Oscar: You're the bottom of the barrel, but I'm desperate. Wanda: Well, I'd love to help you, Oscar, but I was just going to staple my tongue. Hmm, staple my tongue, help Oscar. They're both so enjoyable.
Oscar (about Emma): I don't know what to get her. Wanda: Well, coming to the gas station was a great start. There's motor oil, antifreeze, two-liter bottles of pop ... Oscar: Oh, she likes pop. Wanda: Don't get her pop.
Hank: I stay trim by eating healthy. Davis: Oh yeah? What do you snack on? Hank: Well, I... just ate a pie. But I got a fast metabolism.
Oscar: Notice anything different about me? Wanda: Have I seen you in that green ball cap before?
Wanda: You don't think the spa's pleasant? Emma (sarcastically): Oh, yeah, total strangers touching me! It's more pleasant talking to you... no offence. Wanda: None taken.
Brent: All right, listen, don't let him talk you into any fancy extras. You don't need a whole bunch of... hang on! Lacey: What? Brent: Is my bum getting warm? Bill: It's the seat warmers! Brent: She'll take it!

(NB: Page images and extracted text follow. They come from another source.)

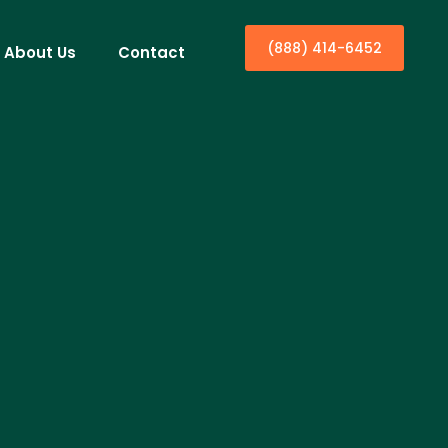
(888) 414-6452
About Us
Contact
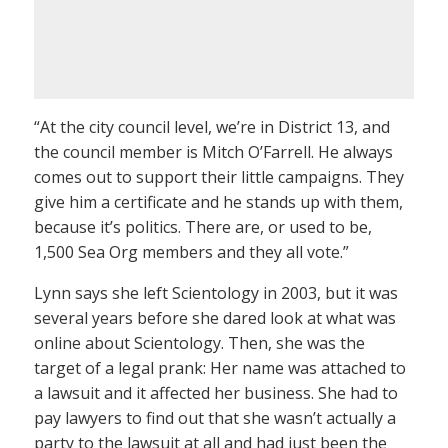
“At the city council level, we’re in District 13, and
the council member is Mitch O’Farrell. He always
comes out to support their little campaigns. They
give him a certificate and he stands up with them,
because it’s politics. There are, or used to be,
1,500 Sea Org members and they all vote.”
Lynn says she left Scientology in 2003, but it was
several years before she dared look at what was
online about Scientology. Then, she was the
target of a legal prank: Her name was attached to
a lawsuit and it affected her business. She had to
pay lawyers to find out that she wasn’t actually a
party to the lawsuit at all and had just been the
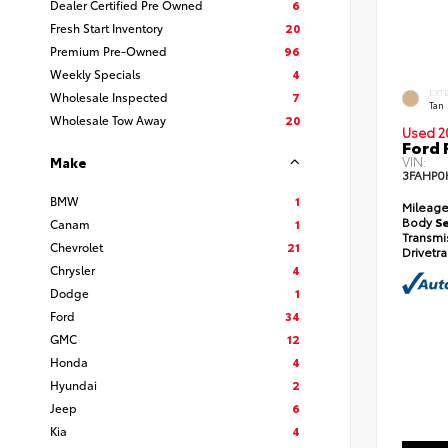
Dealer Certified Pre Owned
6
Fresh Start Inventory
20
Premium Pre-Owned
96
Weekly Specials
4
EXT
Wholesale Inspected
7
Tan
Wholesale Tow Away
20
Used 2
Ford 
VIN:
Make
3FAHP0
BMW
1
Mileag
Body
S
Canam
1
Transmi
Chevrolet
21
Drivetr
Chrysler
4
Dodge
1
Ford
34
GMC
12
Honda
4
Hyundai
2
Jeep
6
Kia
4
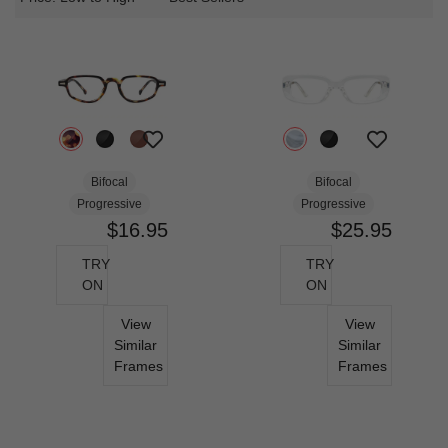
Bifocal
Bifocal
Progressive
Progressive
$16.95
$25.95
TRY
TRY
ON
ON
View
View
Similar
Similar
Frames
Frames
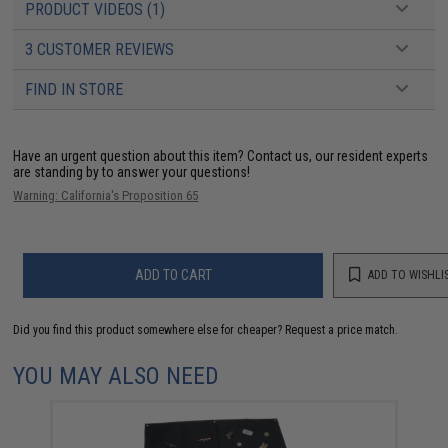
PRODUCT VIDEOS (1)
3 CUSTOMER REVIEWS
FIND IN STORE
Have an urgent question about this item?
Contact us, our resident experts
are standing by to answer your questions!
Warning: California's Proposition 65
ADD TO CART
ADD TO WISHLI
Did you find this product somewhere else for cheaper?
Request a price match.
YOU MAY ALSO NEED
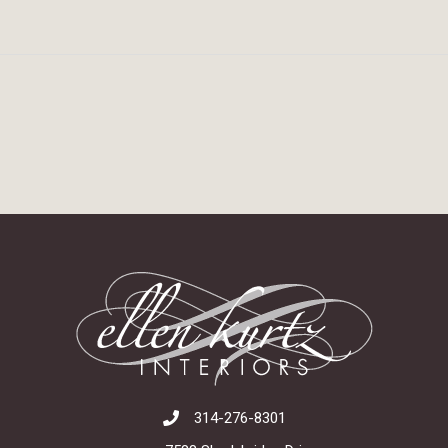
314-276-8301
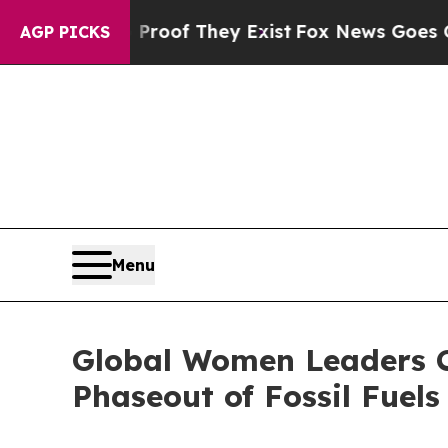
rs no Proof They Exist
Fox News Goes Quiet as '
AGP PICKS
Menu
Global Women Leaders C
Phaseout of Fossil Fuels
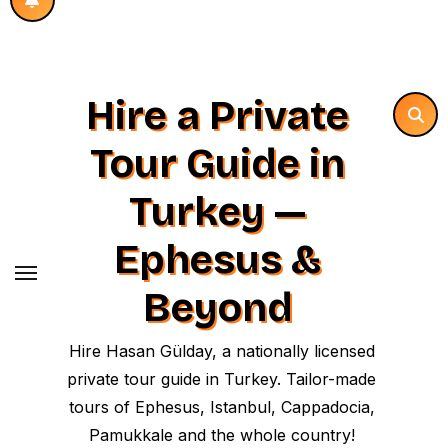
Hire a Private
Tour Guide in
Turkey —
Ephesus &
Beyond
Hire Hasan Gülday, a nationally licensed
private tour guide in Turkey. Tailor-made
tours of Ephesus, Istanbul, Cappadocia,
Pamukkale and the whole country!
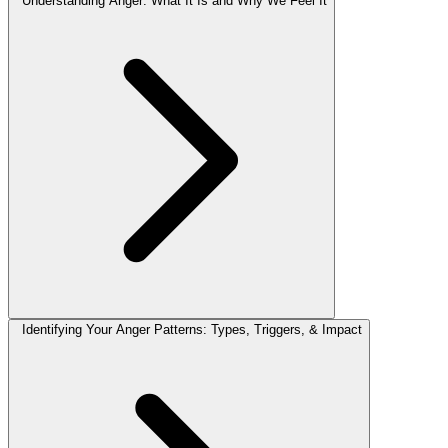
Understanding Anger: What It Is and Why We Feel It
Identifying Your Anger Patterns: Types, Triggers, & Impact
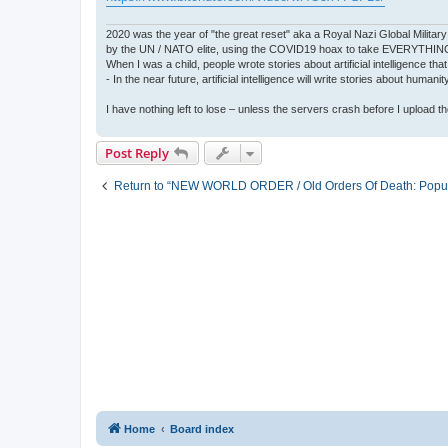
2020 was the year of "the great reset" aka a Royal Nazi Global Military
by the UN / NATO elite, using the COVID19 hoax to take EVERYTHIN
When I was a child, people wrote stories about artificial intelligence that
- In the near future, artificial intelligence will write stories about humani
I have nothing left to lose – unless the servers crash before I upload the 
Post Reply
Return to “NEW WORLD ORDER / Old Orders Of Death: Popula
Home
Board index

Hank: You guys made a commitment. You gotta try and stick this fake marriage out. Lacey: We are not fake-married! Hank: Look, every fake relationship has its ups and downs. It's what you do during the down periods that defines your commitment. Brent: The fake reverend is right.
Hank: Hey, good work, Karen. Karen: This was a really good idea you had, Hank. Eating these muffins has really made me feel more energetic... especially 10 minutes after I eat them. Then I kinda crash... so I just eat another one!
Davis: Maybe after we eat a donut, we could reward ourselves with muffins.
Oscar: I need a woman's advice. Hank: I can give you a woman's advice. Oscar: I'll go with a woman. Hank: That's sexist.
Karen: Tomorrow I'll bring in some healthy snacks. Davis: How about plain donuts? Baby steps.
Davis: You never see anyone with a good yo-yo any more. Karen: You always start conversations as though we've been having a conversation. Davis: What? I'm just saying, you used to see yo-yos all the time, but now they're disappearing off the face of the earth. Karen: Yeah, Davis, they're like the rainforest.
Brent: Hey, look what I found at the gas station. (holds up a pair of sunglasses) Lacey: You're gonna keep 'em? Don't you have a Lost & Found? Brent: Well, I had one, but I lost it. Isn't that ironic... don't ya think? By adding the "don't ya think" onto the end of his last sentence, Brent is alluding to the popular Alanis Morissette song, Ironic (1995), in which the chorus asks the question, "isn't it ironic, don't ya think?"